How difficult would it have been to have the right person sign the charge sheet? There would have been an abundance of employees, past and present, who could testify to the fact that Northern Fisherman’s Cooperative has been purchasing and handling great quantities of undersize conch.
When the finger was pointed at the Northern for buying and handling undersize conch, the Cooperative devised a new way to break the law. They used a slicer to slice up the undersize conch so that their actual size could not be determined!
There is a small, unnamed Belizean caye that is, and has been, occupied by Honduran conch divers for years. There is a large barrier wall ranging from 8 ft. wide to 3ft high built around the caye from tons of conch shells. Seventy percent (70%) of the shells, numbering up to one hundred thousand (100,000) are shells of undersize juvenile conch that were caught and killed when they were still too young to reproduce.
The divers admit they are Honduran, their boat and supplies are from Honduras and the boats do not show a name or license number as is required for Belizean fishing boats.

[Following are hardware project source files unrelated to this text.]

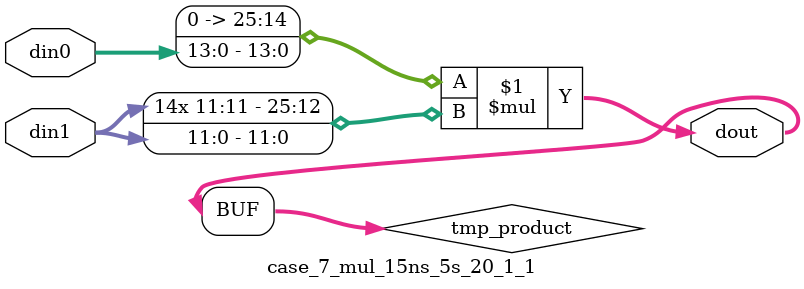
<source format=v>

`timescale 1 ns / 1 ps

 (* use_dsp = "no" *)  module case_7_mul_15ns_5s_20_1_1(din0, din1, dout);
parameter ID = 1;
parameter NUM_STAGE = 0;
parameter din0_WIDTH = 14;
parameter din1_WIDTH = 12;
parameter dout_WIDTH = 26;

input [din0_WIDTH - 1 : 0] din0; 
input [din1_WIDTH - 1 : 0] din1; 
output [dout_WIDTH - 1 : 0] dout;

wire signed [dout_WIDTH - 1 : 0] tmp_product;

























assign tmp_product = $signed({1'b0, din0}) * $signed(din1);










assign dout = tmp_product;





















endmodule

</source>
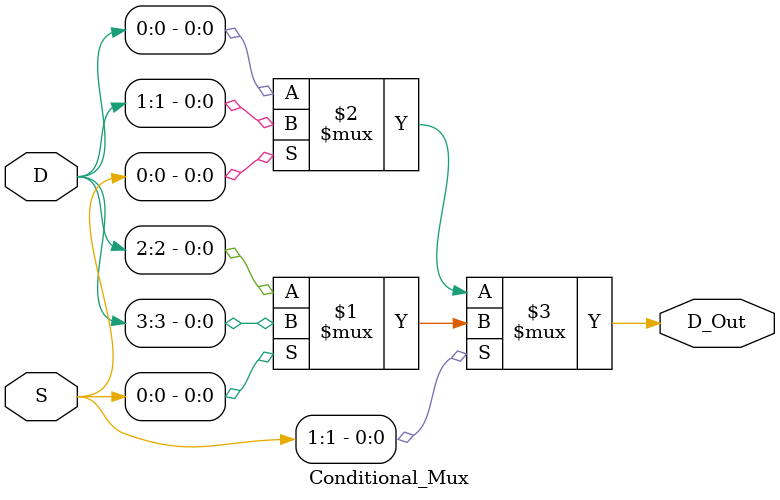
<source format=v>
`timescale 1ns / 1ps


module Conditional_Mux(D_Out, D, S);
// dimension and sizes
input [3:0] D;
input [1:0] S;
output D_Out;

//logic development
assign D_Out = S[1]?(S[0]?D[3]:D[2]):(S[0]?D[1]:D[0]);

endmodule

</source>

However, they have Belizean fishing licenses that should only be issued to Belizeans.
There can be no doubt that conch fishing is on the way out. Recent diving transits inside the reef have been conducted. The parallel transits were each 5 to 7 kilometers long and 5 meters wide. The results indicate that conch found averaged one conch for each kilometer surveyed
The one mile protected area around the Silk Cayes has been surveyed. Conchs are virtually non-existent now in this once pristine area. All that remains is a sea bed strewn with empty broken conch shells, many of them juveniles.
Local fishermen contend that fishermen from Sarteneja laid waste the area taking the juvenile conchs along with the developed ones. Properly managed over the years, the conch diving could have provided Belize with a billion dollar industry. Greed and politics have destroyed the industry. The same greed and politics will soon destroy what little is left of Belize’s fisheries and leave Belizean waters barren.
The fisheries of Belize belongs to the people of Belize and not to the Cooperatives. Greed and political power should no longer be used to deprive the people of Belize of that which is rightfully theirs. The people of Belize are fine people who deserve better.